Regulations also need to be adopted expeditiously, to keep pace with technological change. Government agencies can encourage innovation by collaborating among themselves to accelerate the creation of frameworks that will underpin future healthcare regulation.
For their part, healthcare regulators should include patient representatives when they design healthcare policies and delivery mechanisms to increase the patient focus of policies. Meanwhile, healthcare providers must develop strategies that emphasise patient experience, personalisation, and coordinated care.
In terms of governance and partnerships, the pandemic demonstrated that disease does not recognise borders. Governments must look beyond their frontiers or the confines of a single department or agency. One way is active engagement with regional or international organisations or cooperating with countries that have dealt with similar circumstances. The European Commission’s international cancer genome consortium is an example of such a partnership.
For providers, the approach should be to structure governance to centre on patients rather than shape care according to administrative systems or medical specialities. This involves organising care around diseases and organ systems, not by medical discipline. Providers need administrative systems that allow easy switching between care channel, as the situation warrants. Providers also can partner with academic institutions and research centres to encourage the development of new therapies, and with public health authorities to craft prevention programmes.
In terms of funding and financing, governments must support investments in local entities doing healthcare R&D, including start-ups working on technology innovations. That appears to be happening, as global health research and innovation budgets are expected to increase through 2025.
For regulators, this means continuing the shift from reimbursing healthcare spending based on volume to value, offering incentives to providers that adopt preventive and virtual care. For example, the Standards for Telehealth Services that the UAE launched in Dubai requires licensed healthcare facilities in the emirate to offer telehealth services. The programme aims to encourage the adoption of similar online health services throughout the country.

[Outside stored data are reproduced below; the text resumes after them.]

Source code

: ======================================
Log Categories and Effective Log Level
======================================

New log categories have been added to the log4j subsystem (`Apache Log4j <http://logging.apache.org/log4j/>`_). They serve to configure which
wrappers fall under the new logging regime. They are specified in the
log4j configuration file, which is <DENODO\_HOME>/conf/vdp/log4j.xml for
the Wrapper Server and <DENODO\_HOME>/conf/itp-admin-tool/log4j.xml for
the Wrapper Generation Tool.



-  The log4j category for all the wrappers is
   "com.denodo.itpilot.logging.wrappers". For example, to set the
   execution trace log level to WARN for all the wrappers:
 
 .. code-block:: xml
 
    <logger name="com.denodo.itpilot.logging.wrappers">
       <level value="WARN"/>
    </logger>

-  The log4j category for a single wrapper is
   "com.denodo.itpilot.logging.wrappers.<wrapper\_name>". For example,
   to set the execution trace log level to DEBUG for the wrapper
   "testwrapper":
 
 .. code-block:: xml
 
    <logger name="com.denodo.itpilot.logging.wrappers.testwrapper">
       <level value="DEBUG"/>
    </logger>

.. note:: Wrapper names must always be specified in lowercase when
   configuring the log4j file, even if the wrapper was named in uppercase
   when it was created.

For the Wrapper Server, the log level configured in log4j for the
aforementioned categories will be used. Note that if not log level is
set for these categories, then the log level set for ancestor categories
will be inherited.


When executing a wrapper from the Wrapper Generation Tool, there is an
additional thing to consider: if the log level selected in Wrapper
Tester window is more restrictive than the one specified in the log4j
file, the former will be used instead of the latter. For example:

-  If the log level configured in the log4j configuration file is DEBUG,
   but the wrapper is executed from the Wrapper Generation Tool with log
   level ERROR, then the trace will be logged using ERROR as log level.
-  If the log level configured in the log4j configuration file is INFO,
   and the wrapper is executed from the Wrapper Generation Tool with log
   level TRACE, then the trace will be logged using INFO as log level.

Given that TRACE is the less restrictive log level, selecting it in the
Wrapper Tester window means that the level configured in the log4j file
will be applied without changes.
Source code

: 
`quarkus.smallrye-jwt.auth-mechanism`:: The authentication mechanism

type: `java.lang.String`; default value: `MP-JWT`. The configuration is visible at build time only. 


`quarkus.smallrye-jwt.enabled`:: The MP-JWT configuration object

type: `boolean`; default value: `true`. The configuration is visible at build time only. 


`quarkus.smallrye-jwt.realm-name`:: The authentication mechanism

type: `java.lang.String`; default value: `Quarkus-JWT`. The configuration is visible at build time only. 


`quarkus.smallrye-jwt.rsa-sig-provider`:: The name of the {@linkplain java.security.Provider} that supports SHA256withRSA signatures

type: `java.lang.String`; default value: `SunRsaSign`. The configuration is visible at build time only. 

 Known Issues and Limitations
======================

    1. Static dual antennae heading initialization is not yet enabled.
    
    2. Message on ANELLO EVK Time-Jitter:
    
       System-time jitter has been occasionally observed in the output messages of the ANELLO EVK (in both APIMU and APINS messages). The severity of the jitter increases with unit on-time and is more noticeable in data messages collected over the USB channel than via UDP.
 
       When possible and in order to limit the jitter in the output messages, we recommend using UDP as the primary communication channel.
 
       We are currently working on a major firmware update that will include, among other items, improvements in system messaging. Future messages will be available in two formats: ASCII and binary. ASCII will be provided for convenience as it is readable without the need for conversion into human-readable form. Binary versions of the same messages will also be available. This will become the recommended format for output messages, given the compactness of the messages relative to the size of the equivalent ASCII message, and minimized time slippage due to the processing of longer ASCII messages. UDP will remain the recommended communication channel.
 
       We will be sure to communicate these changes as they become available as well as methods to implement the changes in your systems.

To meet new reimbursement models, providers must improve how they manage costs and risks, which could entail workforce retraining. The Dubai Health Authority’s Awtaad initiative, for example, trains doctors, and other healthcare professionals on change management and culture transformation. Professionals who participate bring what they learn back to their workplaces, with the ultimate goal of improving patient care.
In terms of ICT, governments must prioritise digitising healthcare records. Cross-governmental efforts can promote the development of the infrastructure to digitise and integrate patient data from multiple sources. This infrastructure is vital for care to be based on data, and accessible anywhere, anytime.
Governments must also collaborate to protect healthcare data, including creating protocols for information sharing. The Abu Dhabi Department of Health has already launched the Healthcare Information and Cyber Security Standard, which sets out data privacy and security requirements.
Providers can modernise data collection through unified electronic medical records, which give providers a comprehensive view of a patient’s healthcare information. The UAE hopes to digitise all health records and unify them in a single database by 2022. Providers also should adopt data analytics, building capabilities in-house or through partnerships. The Dubai Health Authority collaborated with IBM to develop an artificial intelligence-based analytics platform that monitors vital signs to predict the rate at which a patient’s health could deteriorate.
There is power in numbers. By working together, stakeholders can craft the strategies and policies needed to take advantage of forces transforming healthcare, create governance and funding to support innovation, and develop the necessary data infrastructure.